Sunday 16 October 2022

Movie Review: The Gray Man (2022)

An action chase thriller, The Gray Man is brimming with spectacular set-pieces at the expense of everything else.

In 2003, a convicted murderer known only as Six (Ryan Gosling) is recruited by the CIA's Fitzroy (Billy Bob Thornton) to join the Sierra shadow assassination program. By 2021 Fitzroy has been forced to retire and Carmichael (Regé-Jean Page) is taking over, intent on shutting down Sierra. He uses Six and agent Dani Miranda (Ana de Armas) to kill Four in Bangkok, but Six secures secret files damaging to Carmichael and becomes the next target.

Carmichael and his subordinate Suzanne Brewer (Jessica Henwick) recruit ruthless independent assassin Lloyd Hansen (Chris Evans), and he in turn places an international contract on Six. As the chase progresses across Europe, Six can only trust Fitzroy and Miranda as he seeks to stay alive and expose Carmichael's dirty secrets.

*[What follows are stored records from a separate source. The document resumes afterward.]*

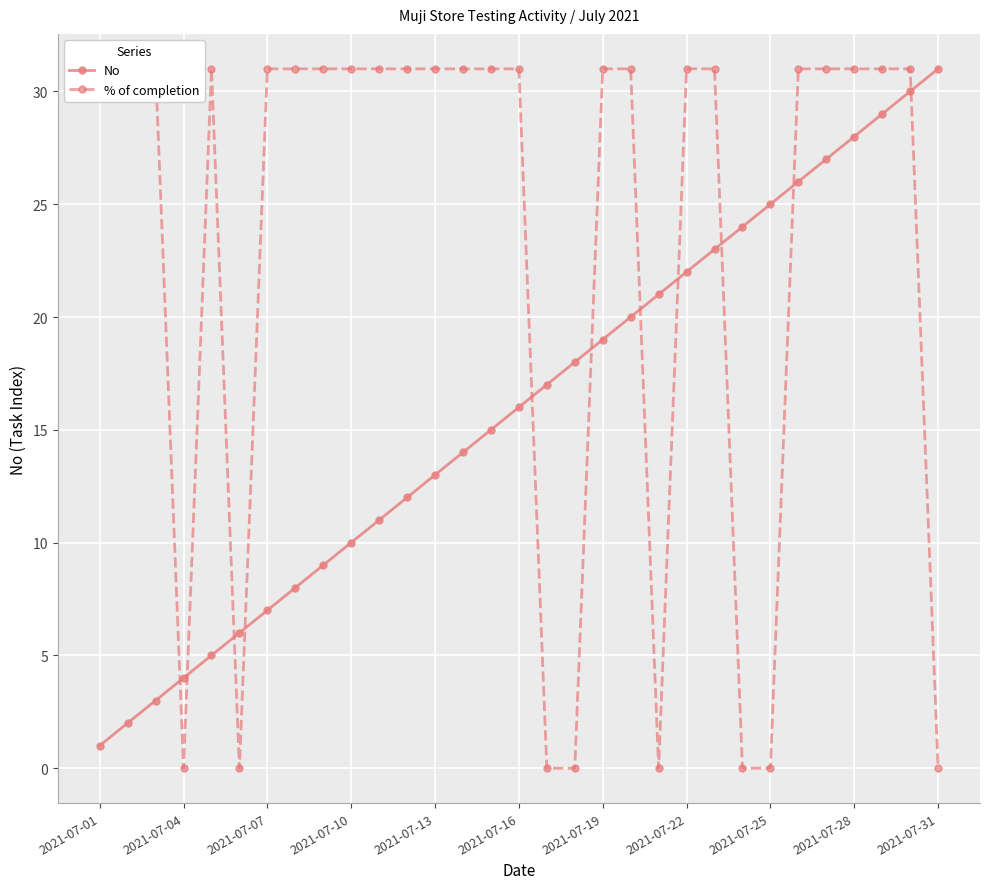

What is the value of the No point at the 30th from the left?

30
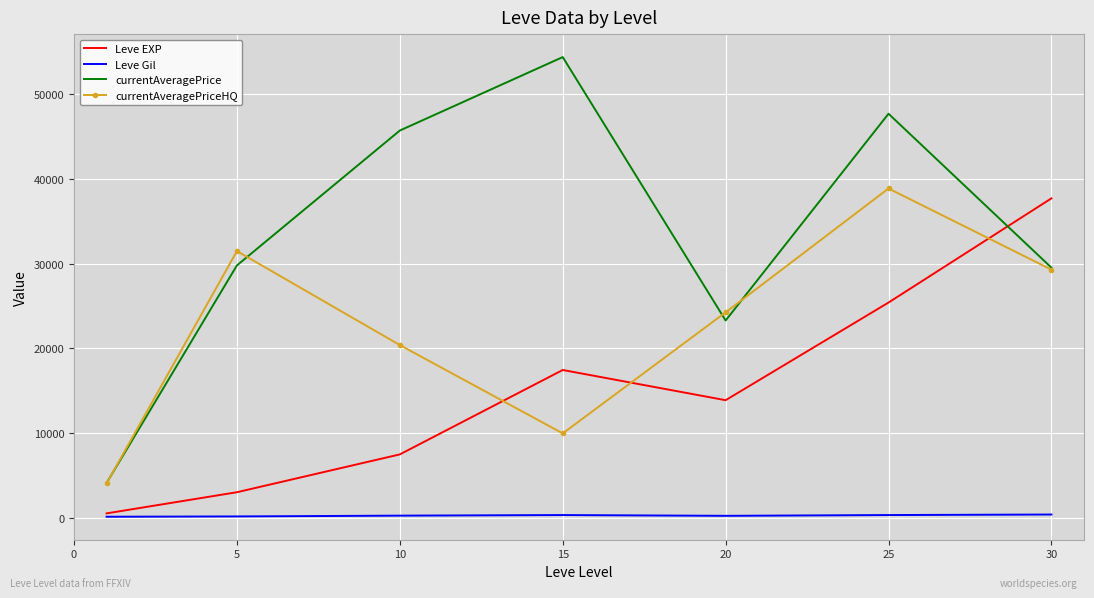

What is the highest value of the currentAveragePriceHQ series?

38880.7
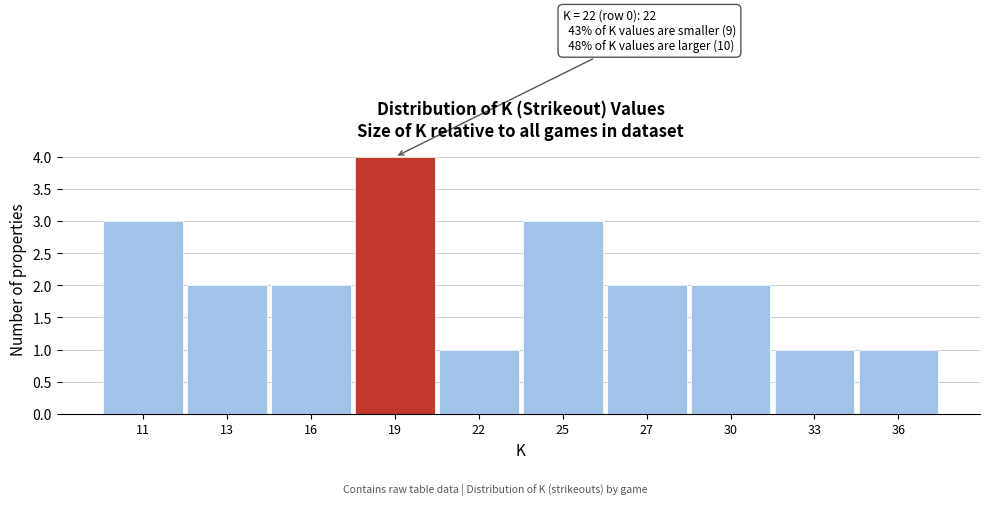

Reading right to left, what are all the values shown in this chart?

36=1	33=1	30=2	27=2	25=3	22=1	19=4	16=2	13=2	11=3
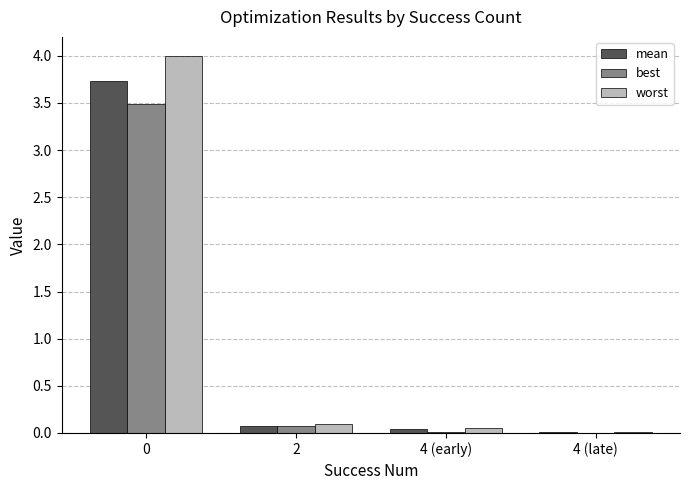

Between 0 and 4 (late), which series saw the biggest shift?

worst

Directed by Anthony and Joe Russo (who also co-wrote the script), The Gray Man is a stunts-and-CGI show, with barely a plot to hang the action on. The quality of execution is stellar, with slick cinematography, vivid colours, and imaginative near misses as one town centre after another is reduced to rubble (Prague is particularly hard done by). Some of the lines of dialogue are razor sharp, both Ryan Gosling and Chris Evans having fun playing up sardonic twists.

But in the absence of any meaningful characterizations or just causes, the core is hollow. The digital files triggering all the violence are a sterile MacGuffin, and the yet-another-internal-CIA battle is an exhausted premise. The film settles into a boring rinse-and-repeat cycle of chases, fights, shoot-outs, explosions, and close quarters bone crunching battles, with a ludicrously high body count.

Six demonstrates a remarkable ability to survive a near death experience every six (ok, eight) minutes, and a more amazing ability to quickly recover from severe puncture wounds. An attempt to place a child (Fitzroy's niece) in danger never rises above the status of cheap ploy. Alfre Woodard does make a welcome contribution in her one scene as a retired British intelligence head. 

Six and Lloyd square off for the obligatory final mano-a-mano battle about two hours in. The can fight each other, but they cannot defeat the get-it-over-with-already gray haze.